Will Jones explores the 2,000-year-long history of badminton
A long history
Historians believe that badminton originated more than 2,000 years ago. Its roots lie in a game called battledore and shuttlecock, a battledore being an early type of paddle or racquet.
What’s in a name?
Modern-day badminton developed in the 19th century from a game played by British soldiers in the Indian town of Pune. The sport was named ‘poon’ in its honour. After poon was brought to England in the late 1800s by returning army officers, it was renamed in honour of the Duke of Beaufort’s Badminton estate, where it is believed to have been played regularly.
Weighing no more than 5.5 grams, competition shuttlecocks – or, as they’re called in the World Badminton Federation’s (BWF) Laws of Badminton, shuttles – are still often made from natural feathers. Every natural shuttlecock contains 16 feathers, each 62-70 millimetres long and plucked from the left wing of a goose.
Echoing the object they’re designed to hit, badminton racquets are among the lightest in world sport. Most racquets used by professionals tip the scales at less than 100 grams, roughly half the weight of a table tennis racquet.

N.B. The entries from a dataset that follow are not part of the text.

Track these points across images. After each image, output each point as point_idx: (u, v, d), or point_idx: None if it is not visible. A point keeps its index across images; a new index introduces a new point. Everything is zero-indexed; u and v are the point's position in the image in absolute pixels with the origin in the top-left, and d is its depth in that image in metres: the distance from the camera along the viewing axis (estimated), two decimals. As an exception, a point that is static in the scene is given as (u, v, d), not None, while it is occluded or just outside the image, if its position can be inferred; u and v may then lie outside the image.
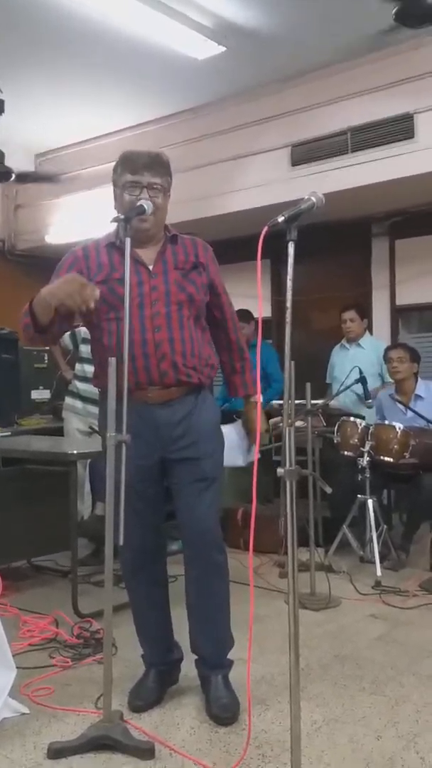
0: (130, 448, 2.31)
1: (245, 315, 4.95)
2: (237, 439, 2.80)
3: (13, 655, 2.61)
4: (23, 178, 6.42)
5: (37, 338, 2.49)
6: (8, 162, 5.82)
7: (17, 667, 2.61)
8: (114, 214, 2.45)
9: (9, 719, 2.47)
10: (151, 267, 2.50)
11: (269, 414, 5.03)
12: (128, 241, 2.34)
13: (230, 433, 2.77)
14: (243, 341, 2.75)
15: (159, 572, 2.67)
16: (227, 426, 2.79)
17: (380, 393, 4.91)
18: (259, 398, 2.66)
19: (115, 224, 2.40)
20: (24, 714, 2.52)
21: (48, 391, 6.43)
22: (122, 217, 2.38)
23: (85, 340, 5.00)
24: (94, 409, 4.88)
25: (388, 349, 4.80)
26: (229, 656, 2.63)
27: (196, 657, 2.64)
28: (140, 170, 2.46)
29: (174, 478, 2.54)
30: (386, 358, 4.73)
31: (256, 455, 2.33)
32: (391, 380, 5.02)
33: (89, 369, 4.89)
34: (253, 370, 2.77)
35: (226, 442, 2.66)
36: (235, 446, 2.78)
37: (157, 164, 2.49)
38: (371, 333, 5.64)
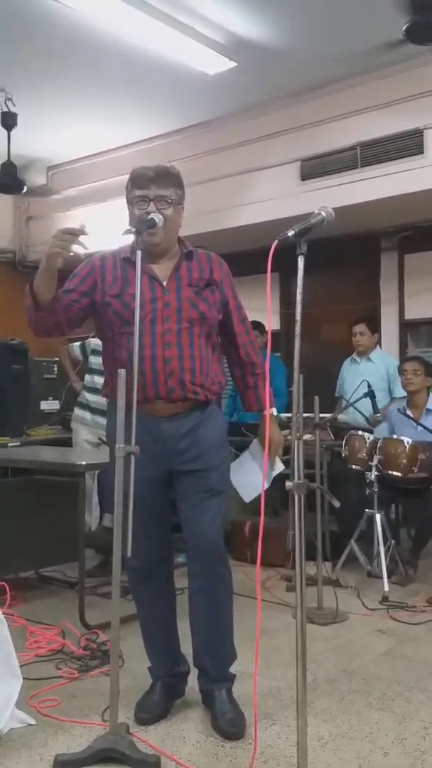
0: (136, 460, 2.31)
1: (257, 327, 4.96)
2: (255, 468, 2.72)
3: (20, 666, 2.61)
4: None
5: (41, 319, 2.47)
6: (21, 175, 5.88)
7: (24, 678, 2.60)
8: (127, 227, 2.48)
9: (15, 730, 2.47)
10: (165, 283, 2.51)
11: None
12: (139, 253, 2.36)
13: (246, 463, 2.73)
14: (255, 356, 2.70)
15: (166, 583, 2.67)
16: (240, 460, 2.77)
17: (390, 407, 4.90)
18: (272, 411, 2.64)
19: (130, 238, 2.42)
20: (30, 725, 2.52)
21: (57, 402, 6.46)
22: (132, 229, 2.41)
23: (94, 352, 5.02)
24: (103, 421, 4.86)
25: (403, 362, 4.82)
26: (236, 670, 2.62)
27: (198, 671, 2.64)
28: (147, 184, 2.49)
29: (179, 489, 2.55)
30: (401, 370, 4.75)
31: (266, 468, 2.34)
32: (399, 395, 5.03)
33: (99, 380, 4.92)
34: (267, 383, 2.70)
35: (244, 475, 2.64)
36: (253, 477, 2.71)
37: (164, 177, 2.51)
38: (381, 347, 5.64)
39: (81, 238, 2.35)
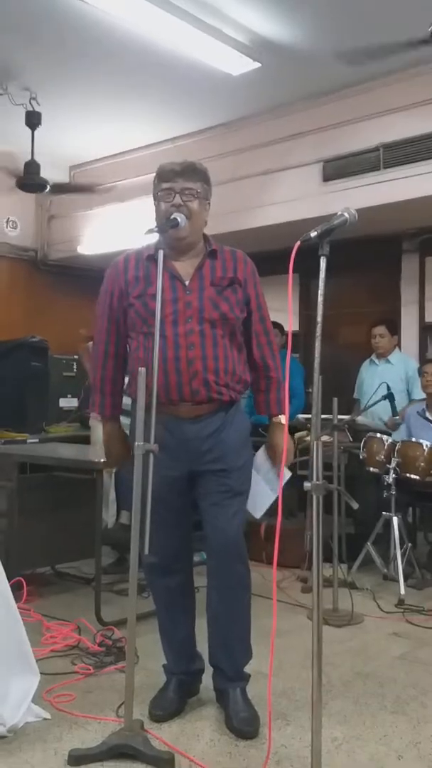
0: (158, 460, 2.32)
1: (276, 327, 4.96)
2: (260, 481, 2.67)
3: (36, 661, 2.64)
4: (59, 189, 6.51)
5: None
6: (43, 173, 5.92)
7: (40, 673, 2.63)
8: (148, 226, 2.48)
9: (31, 724, 2.49)
10: (187, 282, 2.51)
11: (295, 428, 5.02)
12: (161, 254, 2.37)
13: (255, 479, 2.67)
14: (271, 358, 2.66)
15: (185, 580, 2.68)
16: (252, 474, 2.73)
17: (408, 409, 4.88)
18: (280, 418, 2.62)
19: (152, 237, 2.43)
20: (46, 719, 2.54)
21: (76, 400, 6.50)
22: (155, 229, 2.41)
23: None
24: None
25: (423, 363, 4.80)
26: (250, 670, 2.63)
27: (213, 669, 2.64)
28: (173, 177, 2.49)
29: (201, 488, 2.55)
30: (421, 372, 4.73)
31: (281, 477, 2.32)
32: (418, 397, 5.00)
33: (117, 378, 4.94)
34: (280, 389, 2.66)
35: (256, 488, 2.63)
36: (260, 491, 2.67)
37: (190, 171, 2.50)
38: (400, 349, 5.62)
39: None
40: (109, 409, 2.71)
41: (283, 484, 2.41)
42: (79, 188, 6.80)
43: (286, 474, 2.61)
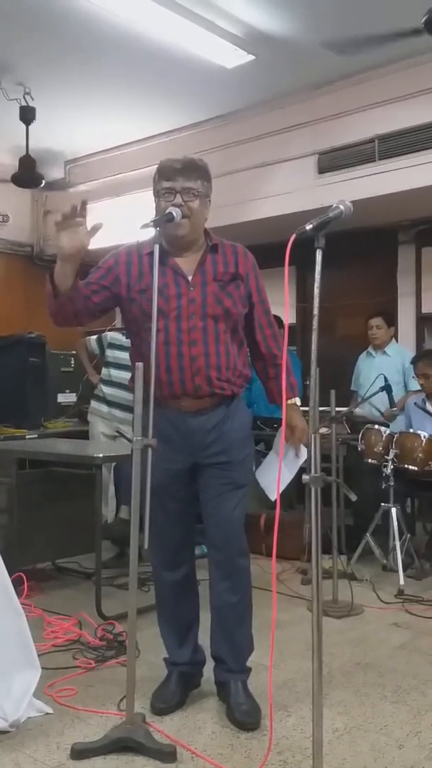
0: (161, 453, 2.33)
1: (275, 320, 4.97)
2: (274, 463, 2.70)
3: (38, 656, 2.64)
4: None
5: (59, 307, 2.47)
6: (38, 168, 5.90)
7: (41, 668, 2.64)
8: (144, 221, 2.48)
9: (33, 719, 2.50)
10: (190, 278, 2.51)
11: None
12: (156, 247, 2.37)
13: (272, 462, 2.71)
14: (277, 348, 2.68)
15: (187, 572, 2.69)
16: (266, 461, 2.77)
17: (408, 400, 4.89)
18: (295, 400, 2.64)
19: (149, 232, 2.42)
20: (48, 714, 2.55)
21: (74, 395, 6.50)
22: (151, 223, 2.41)
23: (111, 345, 5.05)
24: (120, 414, 4.94)
25: (414, 362, 4.79)
26: (251, 662, 2.64)
27: (214, 661, 2.65)
28: (174, 176, 2.48)
29: (202, 480, 2.57)
30: (414, 373, 4.73)
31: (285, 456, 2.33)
32: (414, 388, 5.01)
33: (115, 373, 4.95)
34: (290, 373, 2.69)
35: (270, 474, 2.64)
36: (274, 469, 2.68)
37: (192, 169, 2.50)
38: (397, 341, 5.62)
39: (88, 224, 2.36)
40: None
41: (301, 462, 2.42)
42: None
43: (305, 454, 2.64)
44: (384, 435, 4.42)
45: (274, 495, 2.70)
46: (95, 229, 2.39)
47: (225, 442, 2.53)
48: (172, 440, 2.46)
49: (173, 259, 2.52)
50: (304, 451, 2.65)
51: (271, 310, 2.71)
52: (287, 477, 2.66)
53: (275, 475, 2.64)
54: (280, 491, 2.65)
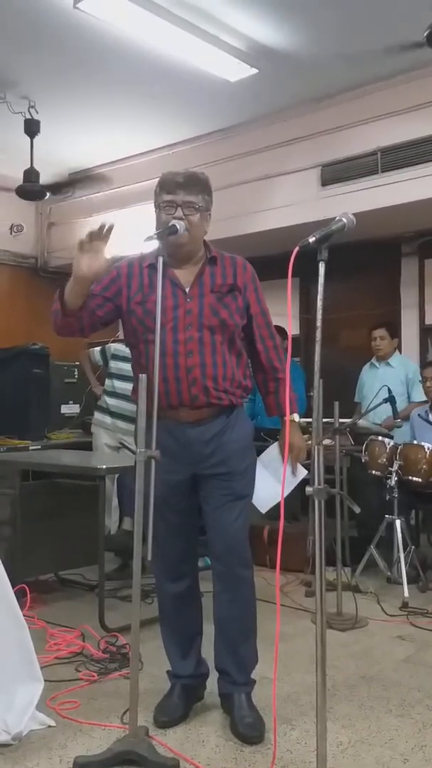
0: (161, 464, 2.33)
1: (279, 332, 4.98)
2: (268, 477, 2.68)
3: (40, 668, 2.63)
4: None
5: (66, 324, 2.51)
6: (42, 181, 5.94)
7: (44, 680, 2.63)
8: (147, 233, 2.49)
9: (35, 732, 2.49)
10: (187, 289, 2.53)
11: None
12: (160, 260, 2.39)
13: (262, 473, 2.69)
14: (278, 361, 2.68)
15: (190, 585, 2.68)
16: (258, 468, 2.74)
17: (411, 412, 4.89)
18: (293, 416, 2.63)
19: (152, 244, 2.44)
20: (50, 727, 2.53)
21: (78, 406, 6.51)
22: (154, 236, 2.43)
23: (114, 356, 5.06)
24: (123, 425, 4.94)
25: (423, 367, 4.80)
26: (255, 674, 2.63)
27: (218, 674, 2.64)
28: (175, 189, 2.50)
29: (204, 492, 2.57)
30: (422, 376, 4.73)
31: (284, 475, 2.33)
32: (418, 400, 5.01)
33: (119, 384, 4.96)
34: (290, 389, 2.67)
35: (263, 484, 2.63)
36: (268, 486, 2.67)
37: (193, 183, 2.52)
38: (400, 352, 5.62)
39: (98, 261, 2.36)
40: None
41: (299, 481, 2.41)
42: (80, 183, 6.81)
43: (303, 472, 2.64)
44: (388, 446, 4.41)
45: (263, 509, 2.70)
46: (114, 259, 2.41)
47: (224, 452, 2.53)
48: (171, 451, 2.46)
49: (172, 270, 2.53)
50: (301, 469, 2.65)
51: (272, 322, 2.71)
52: (278, 493, 2.63)
53: (263, 489, 2.64)
54: (271, 507, 2.66)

For more than 100 years, a badminton player only scored points on serve. If the server lost a rally, the serve would simply pass to the opposing player with no change in the score. In 2006, however, the rules changed: now, regardless of server, the player who wins the rally scores a point. The first player to 21 points wins the game, and the first to win two games wins the match.
The shuttlecock is the fastest object in world sport. In 2005, a smash hit by doubles specialist Fu Haifeng in a Sudirman Cup match was measured at 332kmh, or 206mph – as fast as a Formula 1 car.
Best of the best
In 2007, the first edition of the BWF Superseries was held, with a series of elite tournaments around the world. At the climax of the annual competition, the highest-ranked athletes compete in the BWF Superseries Finals, which have been staged in Dubai since 2014.